I.
Algo me chamou atenção nos textos de Tolkien, os heróis. Acostumada com o herói grego, o arquétipo basilar da cultura do heroísmo, fico intrigada com os heróis de Tolkien. Não que ele fuja do arquétipo do herói grego, provido de habilidades, aptidões quase divinas, um senso moral ilibado e um profundo respeito por sua terra, sua cultura, seu lar, pois vemos heróis assim em Hobbit com Thorin,o Escudo de Carvalho e os filhos de Dúrin, também em Senhor dos Anéis com Legolas e Aragorn, ou os cavaleiros caçadores de dragão do Reino Pequeno. É possível achar semelhanças também entre Aquiles e Túrin em Os Filhos de Húrin. Túrin vem de uma família aristocrata e conhecida de Beren. Lúthien, tem habilidade com flecha e espada que provém dos ensinos élficos. Luta pela honra e pela família e sofre um episódio de loucura com a morte de Beleg.
Tolkien recorre ao herói grego, mas seu enfoque não está nele. Os heróis de Tolkien não são como Aquiles, ou Ajax. Eles são diferentes. São acomodados, rotineiros, ranzinzas, conformados com seu estilo de vida e cheios de pequenos vícios que por vezes são vistos como saudáveis. Eles não são heróis de berço ou apoiados por uma divindade, não são renomados. Desconhecidos, sem grandes feitos. São bons, caridosos como uma pessoa qualquer, mas tornam-se valorosos pelas escolhas que fazem em circunstâncias difíceis. Eles são dignos de serem heróis devido às situações em que são colocados ou levados como Bilbo Bolseiro e Samwise por Gandalf a viver.
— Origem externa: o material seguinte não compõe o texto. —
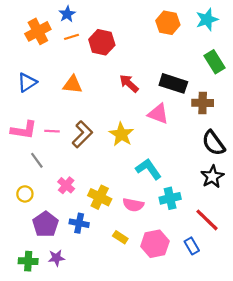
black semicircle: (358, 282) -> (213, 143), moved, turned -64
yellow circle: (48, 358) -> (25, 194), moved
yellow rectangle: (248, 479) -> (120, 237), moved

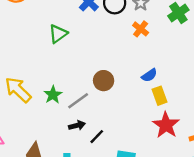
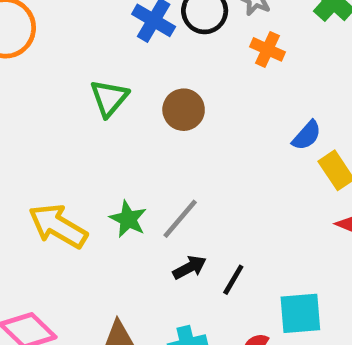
brown circle: (104, 81) -> (184, 110), moved

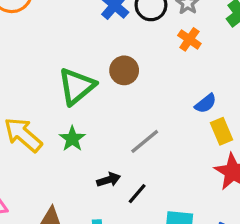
green triangle: (109, 98) -> (77, 86), moved, size x1.4
gray line: (180, 219) -> (145, 141), moved

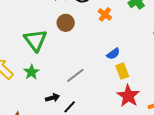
brown circle: (124, 70) -> (66, 23), moved
green triangle: (77, 86) -> (35, 40), turned -30

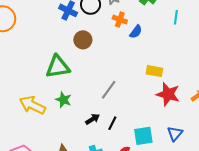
green triangle: (35, 40) -> (58, 67), turned -45
blue semicircle: (113, 54) -> (136, 32), moved
yellow rectangle: (122, 71) -> (154, 71), turned -42

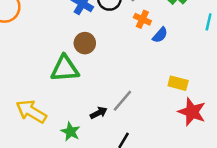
brown circle: (83, 40) -> (85, 43), moved
green star: (64, 100) -> (70, 132), moved
black arrow: (92, 119) -> (99, 113), moved

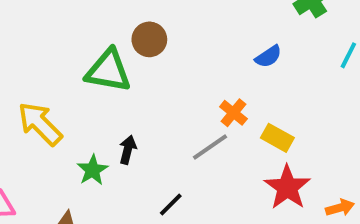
orange cross: (142, 19) -> (233, 113), moved
gray line: (122, 101) -> (210, 147), moved
black arrow: (99, 113) -> (128, 150), moved, turned -63

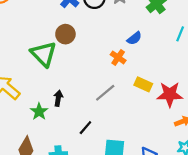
green triangle: (108, 71) -> (43, 54), turned 40
orange cross: (233, 113) -> (118, 57), moved
red star: (287, 187) -> (170, 94), moved, turned -30

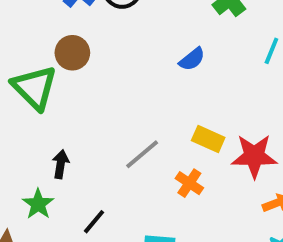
orange cross: (118, 57) -> (189, 183), moved
green star: (39, 112) -> (38, 204), moved
black line: (85, 128) -> (94, 222), moved

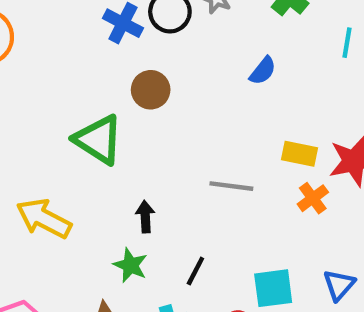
brown circle: (72, 53) -> (151, 90), moved
gray line: (142, 154) -> (231, 186), turned 60
orange cross: (189, 183) -> (313, 198), moved, turned 32

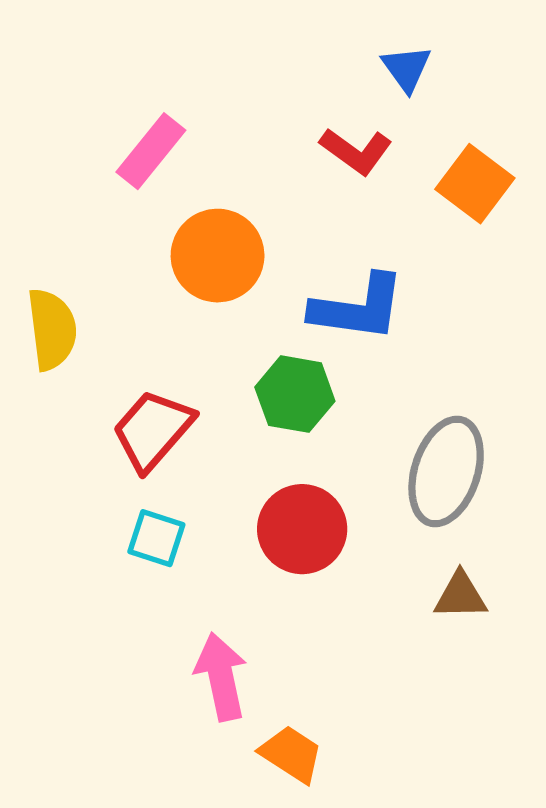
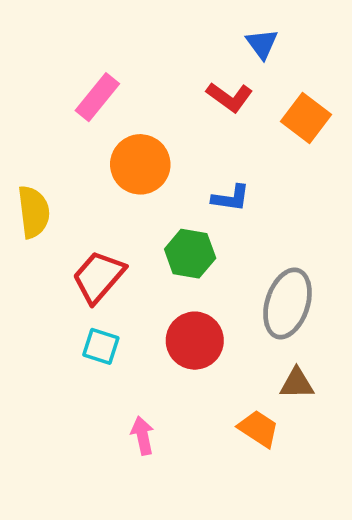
blue L-shape: (358, 308) -> (231, 198), size x0.6
pink arrow: (221, 677) -> (143, 436), size x0.7
orange trapezoid: (291, 754) -> (259, 429), moved

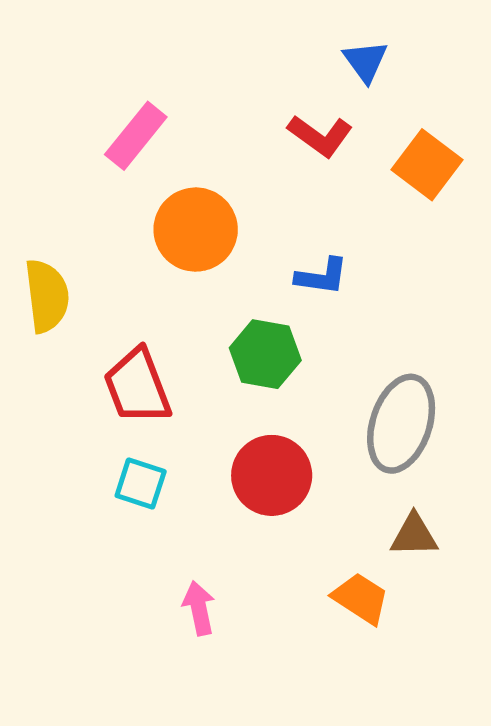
red trapezoid: (99, 277) -> (137, 386), turned -62

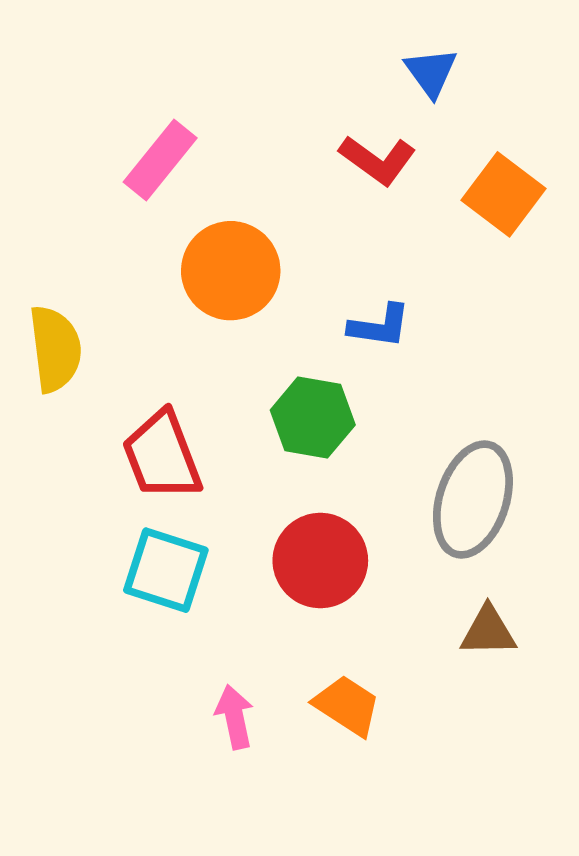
cyan square: (141, 484) -> (166, 570), size x1.4
orange trapezoid: (361, 598) -> (347, 706), moved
Heróis do cotidiano, que fazem pequenas escolhas e atos que os comprometem a um valor maior que eles mesmos.
Posteriormente, se encaixam no perfil de herói que conhecemos. São conhecidos por seus altos sacrifícios, grandes feitos e canções chegam a ser inventadas e cantadas por gerações. Adquirem habilidades, aptidões, a aretê, ou seja, alcançam a excelência.
Faremos uma análise do herói em duas grandes obras de Tolkien: A coleção do Senhor dos Anéis e o incrível Mestre Giles d’Aldeia. Visitaremos o conceito de herói na perspectiva grega, mais especificamente a homérica, para podermos compreender os contrastes e as semelhanças como dois heróis: Samwise e Giles d’Aldeia. Concluiremos com uma retrospectiva e reflexão sobre as possíveis lições desses heróis Tolkienianos.
II.
Primeiramente devemos definir alguns pontos. O primeiro deles é o herói grego, ou, a concepção de herói que herdamos dos gregos. A literatura grega está recheada de grandes heróis. O Homero nos proporciona uma vasta visão de alguns deles. Tanto na Ilíada como na Odisseia, podemos observar esse conceito de herói. O herói, normalmente, tem uma origem aristocrata, filho de um herói. Todos os heróis estão ligados de certa forma à aristocracia. Ele possui uma relação com os deuses, possui um aretê, ou seja, excelência.
Homero entende por aretê as qualidades morais ou espirituais’. Em geral, de acordo com a modalidade de pensamento dos tempos primitivos, designa por aretê a força e destreza dos guerreiros ou lutadores e, acima de tudo, heroísmo, considerado não no nosso sentido de ação moral e separada da força, mas sim intimamente ligado a ela.
Não é verossímil que na época em que as duas epopéias nasceram a palavra arete tivesse, no uso vivo da linguagem, apenas o significado estreito dominante em Homero. A própria poesia épica reconhece já, ao lado da aretê, outras medidas de valor. Assim, a Odisséia exalta, sobretudo no seu herói principal, acima da valentia, que passa a lugar secundário, a prudência e a astúcia. Sob o conceito de aretê é necessário compreender outras excelências além da força intrépida, como nos é apresentada, sem contar as exceções citadas, pela poesia dos tempos mais antigos (JAEGER, p.27, 2003).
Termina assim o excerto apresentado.